▶ Source text:
This technique makes it possible to identify spatial aggregates of features with high or low values as well as outlier spatial points. A cartographic representation showing a cluster type for each statistically significant entity is obtained. Thus, a geographic information system (GIS) allows for distinguishing between a statistically significant cluster of high values (HH), a cluster of low values (LL), an outlier in which a high value is surrounded mainly by low values (HL) and an outlier in which a low value is surrounded mainly by high values (LH).

The local application of the General G statistic is the Getis Ord Gi* statistic [55]. It is used to identify statistically significant spatial clusters (p < 0.05) of high and low intensity. Thus, for positive Z scores, the higher they are, the stronger the group of high intensity values is (error overestimating air temperature). On the other hand, the lower the negative Z scores are, the higher the group of low intensity values is (error underestimating air temperature). The Getis Ord Gi* is calculated from Equation (4) below:

G_{i}^{*} = \frac{\sum_{j}^{n} = 1 W_{i j} x_{j} - \bar{x} \sum_{j}^{n} = 1 W_{i j}}{\sqrt[s]{\frac{[n \sum_{j}^{n} = 1 W_{i j}^{2} - {(\sum_{j}^{n} = 1 W_{i j})}^{2}]}{n - 1}}},

(4)

where x_i is the value of a variable given in point i, x is the average of this attribute, W_i,j is the weight (coefficient) applied to the comparison between the two locations i and j, and n is the total number of observations. The mathematical formula for the mean

\bar{x}

is presented below (Equation (5)), as well as that of the S, present in the denominator of the Gi* formula (Equation (6)):

\bar{x} | = \frac{\sum_{j}^{n} = 1 x_{i}}{n},

(5)

S = \sqrt{\frac{\sum_{j}^{n} = 1 x_{i}^{2}}{n} - {(\bar{x})}^{2}} .

(6)

3. Results for the Year 2013

As indicated in Section 2.2, after performing the statistical test of the Pearson correlation matrix, for one of the pairs of correlated indicators, one of the two variables was removed. Table 4 summarizes all the variables retained after each of these two statistical tests for each study day over the entire study area. The number of variables used varies between 15 (21 July) and 19 (25 April). As a result of multiple linear regressions, the number of explanatory variables retained decreases further and varies between 6 (15 and 22 August) and 4 (14 July).

▶ Activity A:
Please reproduce the rows from the start through the line containing "-0.004062, 0.694786, 0.132705]]", switching "median" to "mean" and leaving everything else unchanged.

[Records contained in a dataset]
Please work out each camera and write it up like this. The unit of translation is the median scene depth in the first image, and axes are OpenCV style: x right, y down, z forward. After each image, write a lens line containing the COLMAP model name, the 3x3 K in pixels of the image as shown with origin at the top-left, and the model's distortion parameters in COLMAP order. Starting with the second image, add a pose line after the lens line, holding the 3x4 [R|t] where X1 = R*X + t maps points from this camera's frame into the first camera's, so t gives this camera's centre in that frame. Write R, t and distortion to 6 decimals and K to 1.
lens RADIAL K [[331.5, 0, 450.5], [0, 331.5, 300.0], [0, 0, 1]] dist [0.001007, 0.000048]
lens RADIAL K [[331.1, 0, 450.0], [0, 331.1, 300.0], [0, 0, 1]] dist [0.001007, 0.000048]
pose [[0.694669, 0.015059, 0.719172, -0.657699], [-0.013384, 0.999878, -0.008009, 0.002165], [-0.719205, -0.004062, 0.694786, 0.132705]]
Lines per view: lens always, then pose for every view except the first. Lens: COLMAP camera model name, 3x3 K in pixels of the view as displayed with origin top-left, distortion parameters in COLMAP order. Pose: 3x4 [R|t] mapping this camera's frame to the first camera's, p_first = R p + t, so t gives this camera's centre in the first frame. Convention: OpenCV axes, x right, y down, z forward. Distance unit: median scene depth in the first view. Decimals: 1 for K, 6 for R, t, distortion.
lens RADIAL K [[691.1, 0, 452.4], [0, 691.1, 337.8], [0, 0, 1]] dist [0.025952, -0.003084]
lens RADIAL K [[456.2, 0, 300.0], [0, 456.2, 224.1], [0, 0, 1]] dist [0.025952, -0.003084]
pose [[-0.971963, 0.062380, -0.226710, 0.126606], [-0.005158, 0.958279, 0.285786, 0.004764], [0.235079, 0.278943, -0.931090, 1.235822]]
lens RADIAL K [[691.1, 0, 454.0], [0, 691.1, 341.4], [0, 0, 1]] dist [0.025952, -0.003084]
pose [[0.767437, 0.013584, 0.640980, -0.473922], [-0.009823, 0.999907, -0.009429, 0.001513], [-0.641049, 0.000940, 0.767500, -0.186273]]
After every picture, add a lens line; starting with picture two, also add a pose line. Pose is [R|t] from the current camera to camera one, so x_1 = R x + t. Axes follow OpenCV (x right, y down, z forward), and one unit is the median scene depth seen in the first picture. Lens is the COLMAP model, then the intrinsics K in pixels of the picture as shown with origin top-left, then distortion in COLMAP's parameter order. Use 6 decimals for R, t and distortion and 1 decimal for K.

▶ Activity B:
According to the source text, what is the local application of the General G statistic?

▶ Response area A:
Please work out each camera and write it up like this. The unit of translation is the mean scene depth in the first image, and axes are OpenCV style: x right, y down, z forward. After each image, write a lens line containing the COLMAP model name, the 3x3 K in pixels of the image as shown with origin at the top-left, and the model's distortion parameters in COLMAP order. Starting with the second image, add a pose line after the lens line, holding the 3x4 [R|t] where X1 = R*X + t maps points from this camera's frame into the first camera's, so t gives this camera's centre in that frame. Write R, t and distortion to 6 decimals and K to 1.
lens RADIAL K [[331.5, 0, 450.5], [0, 331.5, 300.0], [0, 0, 1]] dist [0.001007, 0.000048]
lens RADIAL K [[331.1, 0, 450.0], [0, 331.1, 300.0], [0, 0, 1]] dist [0.001007, 0.000048]
pose [[0.694669, 0.015059, 0.719172, -0.657699], [-0.013384, 0.999878, -0.008009, 0.002165], [-0.719205, -0.004062, 0.694786, 0.132705]]

▶ Response area B:
The Getis Ord Gi* statistic.